As shown in Part 1 of this article, the performance of Berkshire's combined portfolio consisting of both normal and non-normal stocks when using a Buy & Hold strategy is shown in the following graph. The blue bars denote the performance of an optimized-mix using the Markowitz mean-variance algorithm while the red bars are an equal-weights mix. To simplify, taxes and other expenses are ignored.
While empirically historical returns generally do not conform to normal distribution assumptions, it has been argued that non-normality may be attributed to the likely existence of mixed normal return distributions. Readers who are interested to do further research can check out Rosenberg, B. (1974). "Extra-Market Components of Covariance in Security Returns." Journal of Financial and Quantitative Analysis 9(2), 263-273.
The notion is that the "mean and variance" do approximate investors' expectations at any point of time but that the "returns and variances" vary over time.

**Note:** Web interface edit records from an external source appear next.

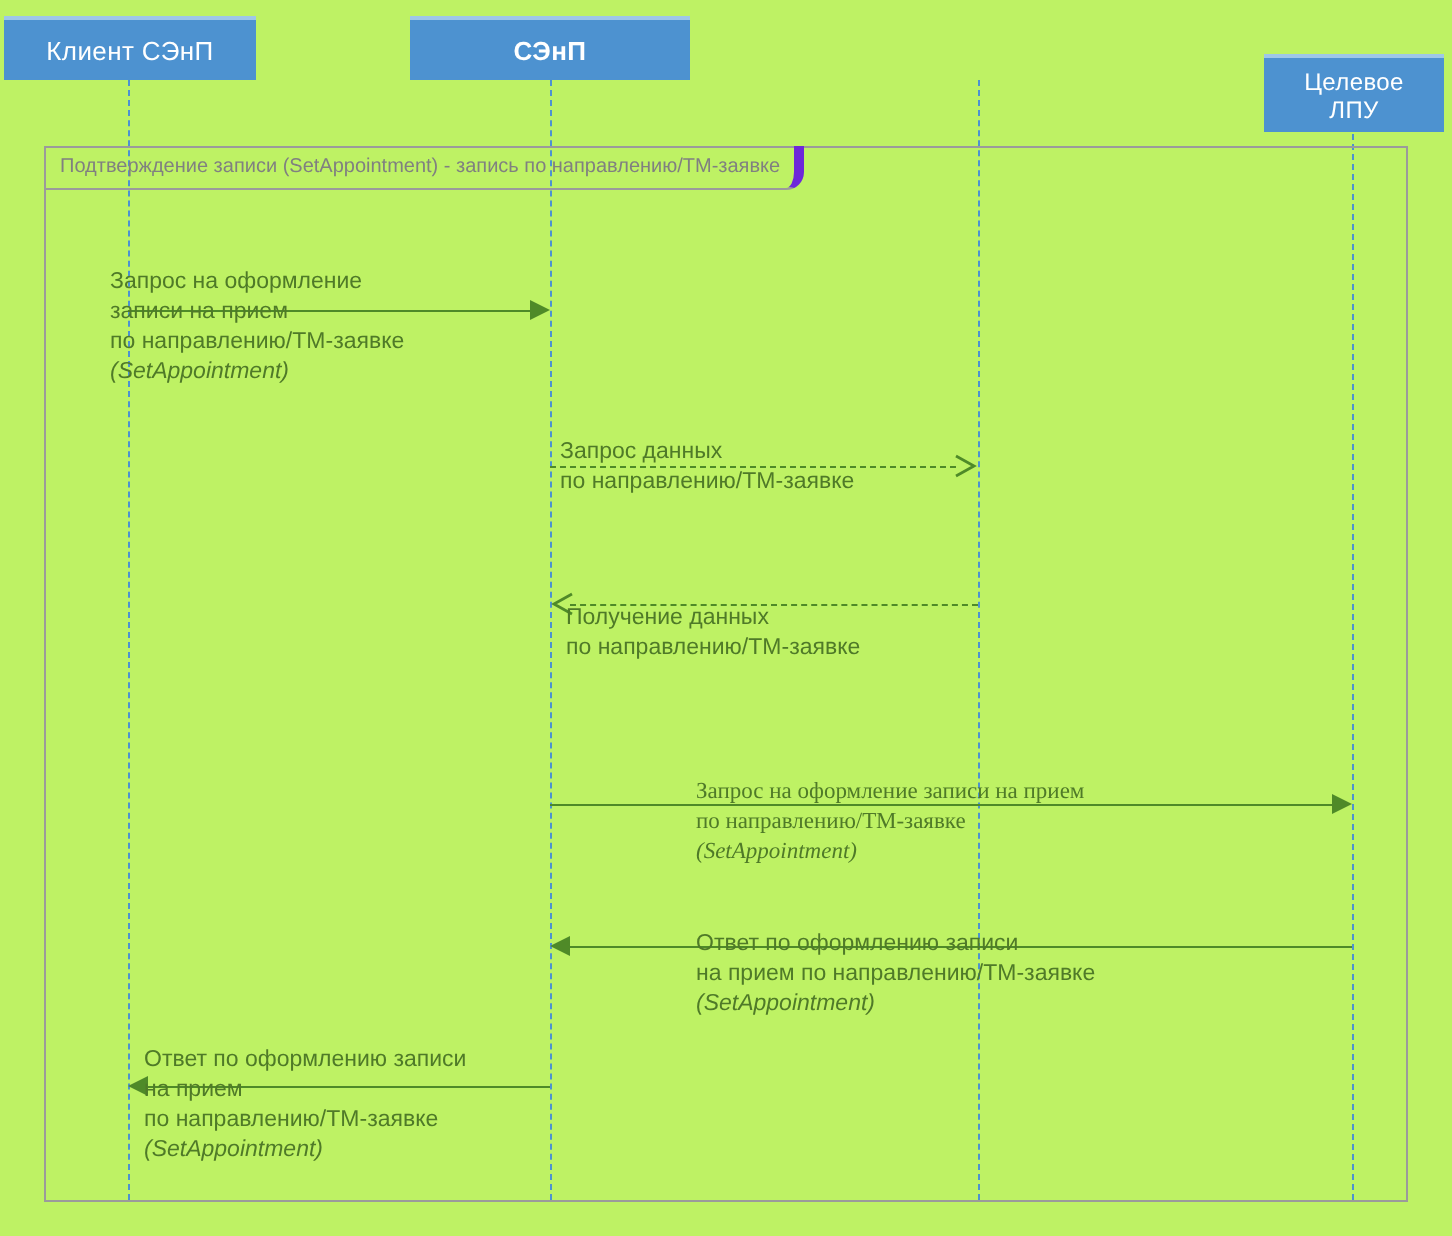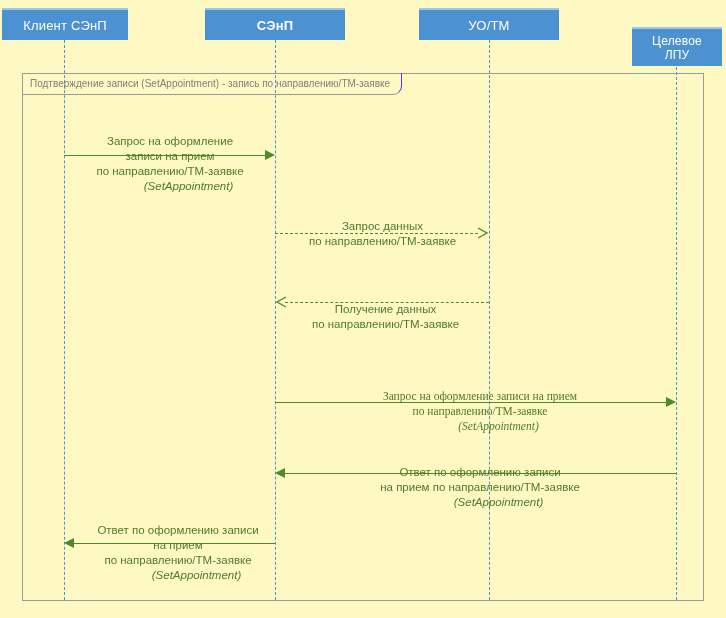--- a/index.html
+++ b/index.html
@@ -7,21 +7,21 @@
     padding: 0;
     background: #ffffff;
   }
   body {
     font-family: "Liberation Sans", sans-serif;
   }
   #diagram {
     position: relative;
     width: 726px;
     height: 618px;
-    background: #fef9c3;
+    background: #bef264;
     overflow: hidden;
   }
 
   
   .participant {
     position: absolute;
     box-sizing: border-box;
     background: #4d92d0;
     border-top: 2px solid #9ec7e8;
     color: #ffffff;
@@ -45,21 +45,21 @@
   
   .frame {
     position: absolute;
     box-sizing: border-box;
     border: 1px solid #9b9b9b;
     background: transparent;
   }
   .frame-label {
     position: absolute;
     box-sizing: border-box;
-    border-right: 1px solid #6d28d9;
+    border-right: 5px solid #6d28d9;
     border-bottom: 1px solid #9b9b9b;
     background: transparent;
     color: #808080;
     font-size: 10px;
     line-height: 22px;
     padding: 0 8px 0 8px;
     white-space: nowrap;
     
     border-bottom-right-radius: 9px;
   }
@@ -95,41 +95,38 @@
     width: 11px;
     height: 11px;
   }
   .arrow-open svg { display: block; }
 
   .msg-label {
     position: absolute;
     color: #4f7a28;
     font-size: 11.5px;
     line-height: 15px;
-    text-align: center;
     white-space: pre-line;
   }
   .msg-label .sig {
     font-style: italic;
-    margin-left: 37px;
   }
 </style>
 </head>
 <body>
 
 <div id="diagram">
 
   <div class="lifeline" style="left:64px;  top:40px; height:560px;"></div>
   <div class="lifeline" style="left:275px; top:40px; height:560px;"></div>
   <div class="lifeline" style="left:489px; top:40px; height:560px;"></div>
   <div class="lifeline" style="left:676px; top:42px; height:558px;"></div>
 
   <div class="participant" style="left:2px; top:8px; width:126px; height:32px;">Клиент СЭнП</div>
   <div class="participant" style="left:205px; top:8px; width:140px; height:32px;font-weight:bold;">СЭнП</div>
-  <div class="participant" style="left:419px; top:8px; width:140px; height:32px;">УО/ТМ</div>
   <div class="participant" style="left:632px; top:3px; width:90px; height:39px; font-size:12px; line-height:14px;margin-top:24px;">Целевое
 ЛПУ</div>
 
   <div class="frame" style="left:22px; top:73px; width:682px; height:528px;"></div>
   <div class="frame-label" style="left:22px; top:73px; width:380px; height:22px;">Подтверждение записи (SetAppointment) - запись по направлению/ТМ-заявке</div>
 
   <div class="msg-line" style="left:64px; top:155px; width:201px;"></div>
   <div class="arrow-solid-right" style="left:265px; top:150px;"></div>
   <div class="msg-label" style="left:55px; top:119px; width:230px;">
     <span>Запрос на оформление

In this context, a normal return distribution assumption is often appropriate for risk-return estimation at a given point of time.
Consider now the performance of a modified approach that adjusts the data to simulate normality, takes into account the fact that "returns and variances" vary over time, and capitalizes on the correlations that exist between stocks in a portfolio, whether they are normal or non-normal.
Rebalancing can be both and art and a science.
Rebalancing in the context of optimization is a science because it starts with a Nobel-prize winning theory. The Markowitz mean-variance algorithm stems from this theory.
Employing the mean and variance in the context of mean-variance optimization is a strategy that will not underperform in times of market stability.
Rebalancing is also an art form in the sense that it does not come packaged in a closed-end mathematical formula. Transforming non-normal data to simulate normality is one technique of many but is simple to use. Choosing the length of data that goes into the calculations is a tradeoff because using too much data gives stability but loses information on recent trends while using too little data can be unstable.
The art is in the balance.